Q. If I am accused of academic misconduct, can’t I just resolve the situation with my instructor?
A. Faculty members who suspect that a student has committed an act of academic misconduct may talk with the student to resolve any questions they may have. But according to Bucknell’s policy, if the professor suspects or believes that academic misconduct has occurred, rather than make a determination that a student is responsible and impose a penalty, s/he is required to bring the case to the Board of Review on Academic Responsibility through the associate dean of the college. The associate dean will then contact the student.
Q. How can I be considered responsible of academic misconduct if I didn’t realize that what I was doing is wrong?
A. Students are responsible for knowing what constitutes academic misconduct and for asking their professors for clarification whenever they have questions. Unauthorized collaboration and plagiarism (particularly paraphrasing) are two kinds of academic misconduct about which students frequently say they didn’t fully understand the rules. All first-year students are required to pass an on-line interactive academic responsibility orientation during the summer before they arrive on campus. Review the Definitions of Academic Irresponsibility. We also provide tips about How to Avoid Academic Irresponsibility.

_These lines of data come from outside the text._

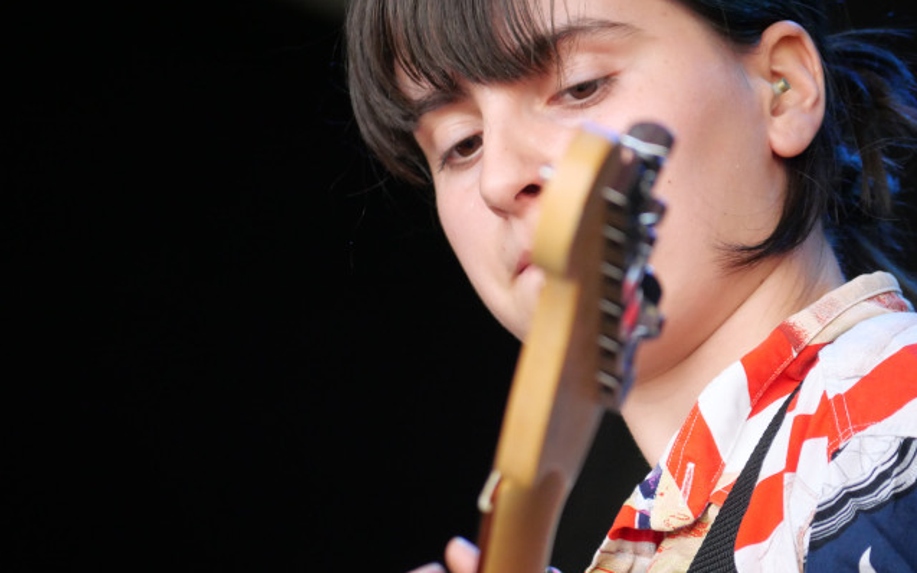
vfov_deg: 3.1
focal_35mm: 426
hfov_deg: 4.9
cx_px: 459
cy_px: 333
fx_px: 10645
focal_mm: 200
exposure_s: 1/500
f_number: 5.6
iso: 2500
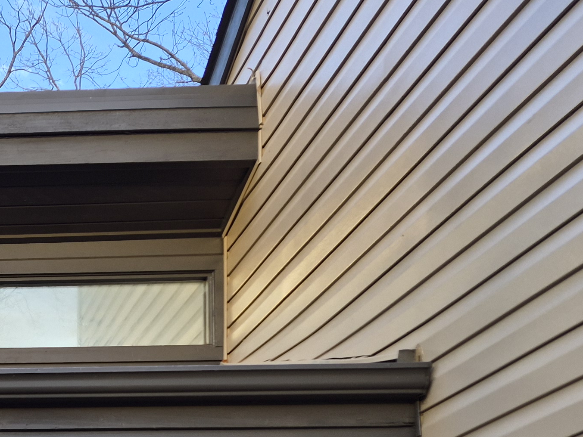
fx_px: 1145
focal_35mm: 68
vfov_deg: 19.7
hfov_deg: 24.3
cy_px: 586
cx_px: -209
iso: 32
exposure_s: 1/180
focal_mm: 5.4
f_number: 1.8
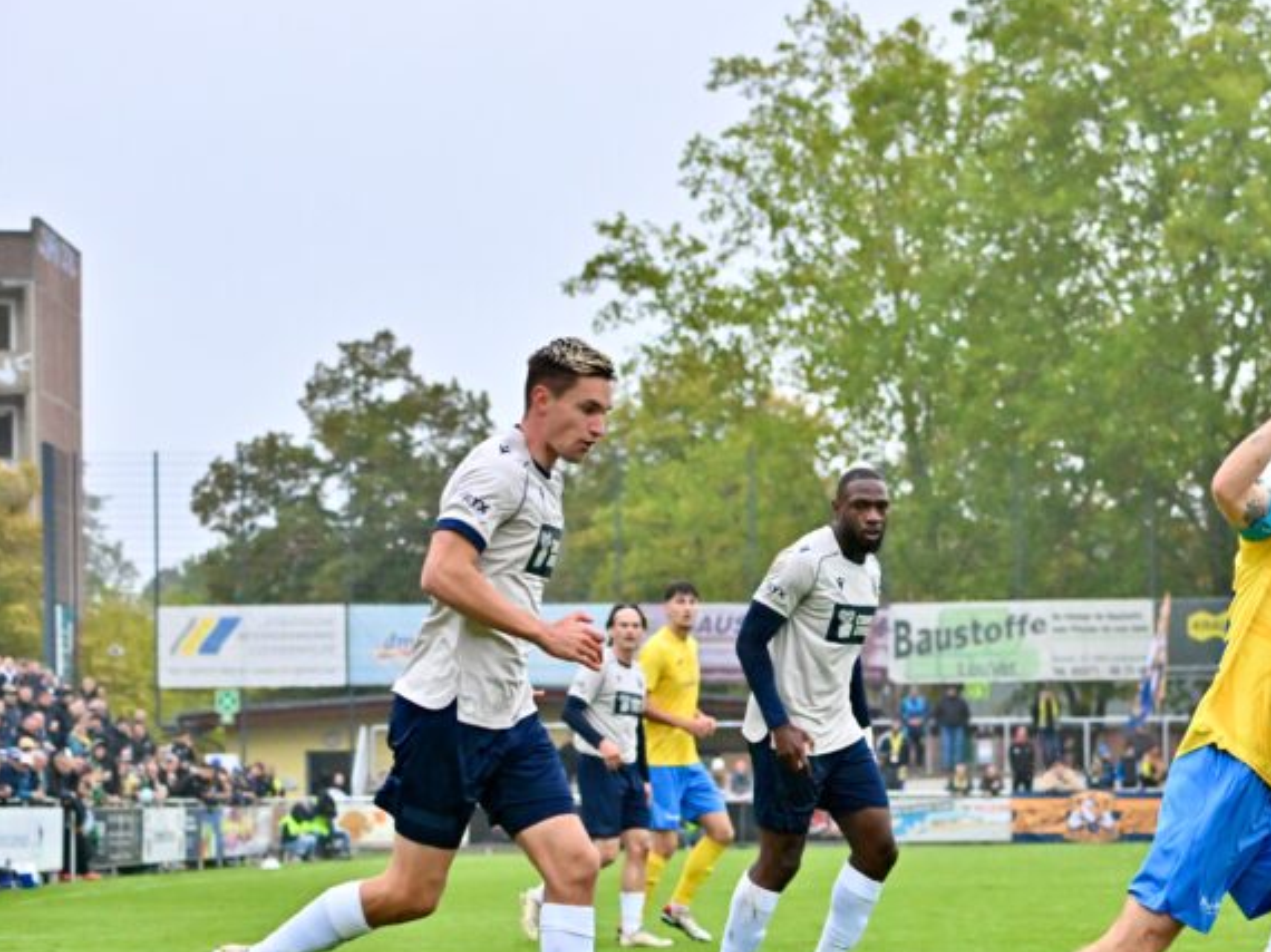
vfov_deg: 9.3
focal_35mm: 159
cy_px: 668
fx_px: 5836
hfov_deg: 12.4
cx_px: 1099
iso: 3200
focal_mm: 92
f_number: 4.8
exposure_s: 1/1600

Q. What should I do if I know that another student has committed an act of academic misconduct?
A. You should report it to the professor of the course, who will investigate and initiate action if there is evidence of misconduct.
Q. What are the penalties for academic misconduct?
A. That depends on the severity of the situation. The penalties normally range from a zero on the assignment to an F in the course for a first offense. If a student is found responsible of a second offense, the penalty is usually a one-semester academic suspension. A third offense generally results in permanent expulsion.
Q. How does the University keep the records of academic misconduct cases?
A. The files on academic misconduct cases are kept separately in the Registrar’s Office, and there is no mention on the student’s transcript. If the Board of Review imposes a penalty that is less severe than an F in the course, the records are shredded when the student graduates unless the student is a senior, in which case the records are shredded a year after graduation. If the penalty is an F in the course, suspension, or expulsion the University keeps those records indefinitely. The Registrar’s Office puts a summary of kinds of cases and the penalties imposed on Banner Web, but there is no specific information about the student or the course in which the misconduct occurred.
Q. If I have been found responsible of academic misconduct but the records have been destroyed, what should I say if I am asked on an application for graduate school or employment whether I have ever been accused or found responsible of academic misconduct?
A. The only truthful answer to the question is "yes," but you can explain the University’s policy on record keeping (see above question) and the circumstances of your own case.
Q. Does the University ever reveal that a student has been found responsible of academic misconduct?
A. If a person or agency has a right to know that information (a prospective employer or graduate school admissions counselor, for instance), we are obliged to answer truthfully if they ask for the information. But we do not offer the information without being asked for it. If we are asked for this information after the University has destroyed the records of a particular case, we would tell the person or agency that we have no record of any academic misconduct. We do not contact parents and can only talk with parents about a student’s personal information if the student has signed a release form.